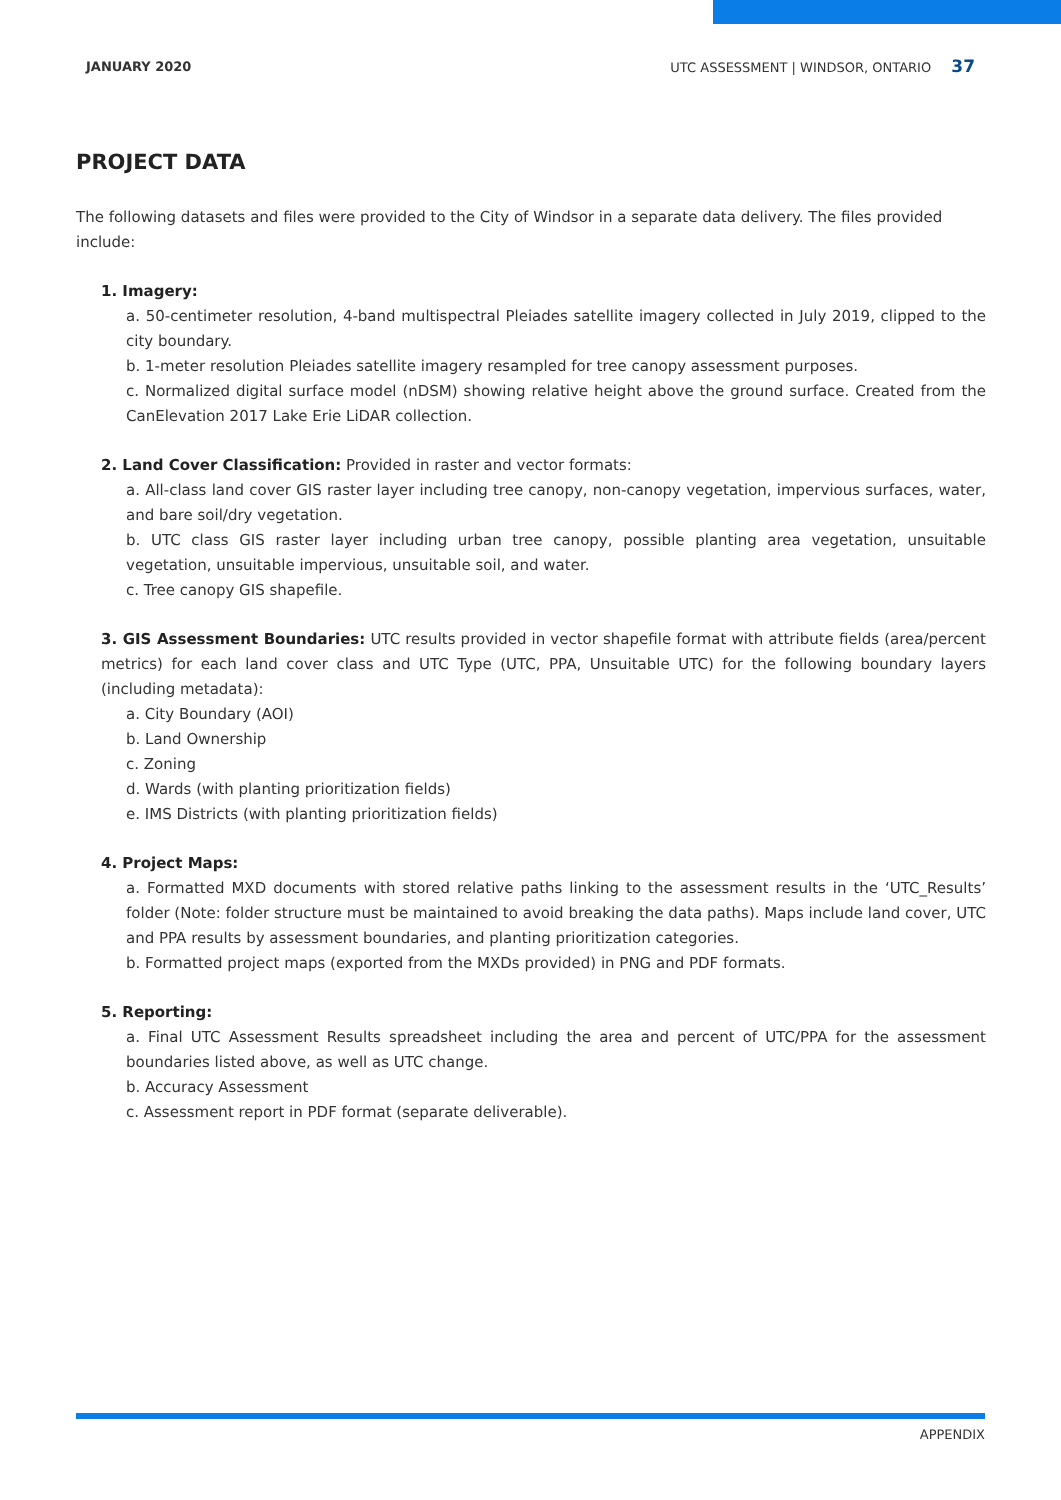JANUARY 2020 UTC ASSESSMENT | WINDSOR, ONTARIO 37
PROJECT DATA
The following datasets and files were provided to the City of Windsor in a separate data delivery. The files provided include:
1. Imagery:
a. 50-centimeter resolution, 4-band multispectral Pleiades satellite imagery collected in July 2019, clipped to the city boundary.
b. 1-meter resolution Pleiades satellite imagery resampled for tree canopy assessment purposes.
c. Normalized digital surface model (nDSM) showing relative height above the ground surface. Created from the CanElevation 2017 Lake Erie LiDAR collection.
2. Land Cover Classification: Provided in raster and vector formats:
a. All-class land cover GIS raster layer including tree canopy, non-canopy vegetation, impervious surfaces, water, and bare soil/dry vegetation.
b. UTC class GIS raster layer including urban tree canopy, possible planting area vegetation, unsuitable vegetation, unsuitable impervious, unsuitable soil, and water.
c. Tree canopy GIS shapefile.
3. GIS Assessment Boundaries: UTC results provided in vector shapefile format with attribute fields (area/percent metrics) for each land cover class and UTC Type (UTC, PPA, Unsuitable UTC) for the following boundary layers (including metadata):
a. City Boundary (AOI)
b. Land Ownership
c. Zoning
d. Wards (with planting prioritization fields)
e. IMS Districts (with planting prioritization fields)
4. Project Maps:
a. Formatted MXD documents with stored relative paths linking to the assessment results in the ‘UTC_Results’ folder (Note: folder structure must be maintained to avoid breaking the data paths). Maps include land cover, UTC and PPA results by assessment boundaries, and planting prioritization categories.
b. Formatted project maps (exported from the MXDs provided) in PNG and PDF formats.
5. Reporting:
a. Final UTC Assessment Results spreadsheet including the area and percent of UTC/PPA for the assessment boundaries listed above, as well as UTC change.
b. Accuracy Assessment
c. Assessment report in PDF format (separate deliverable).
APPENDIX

☆ ☆ ☆ ☆ ☆

#### Exercise
Out of the preceding entries, pull every line containing the string "raster".

#### Task response
2. Land Cover Classification: Provided in raster and vector formats:
a. All-class land cover GIS raster layer including tree canopy, non-canopy vegetation, impervious surfaces, water, and bare soil/dry vegetation.
b. UTC class GIS raster layer including urban tree canopy, possible planting area vegetation, unsuitable vegetation, unsuitable impervious, unsuitable soil, and water.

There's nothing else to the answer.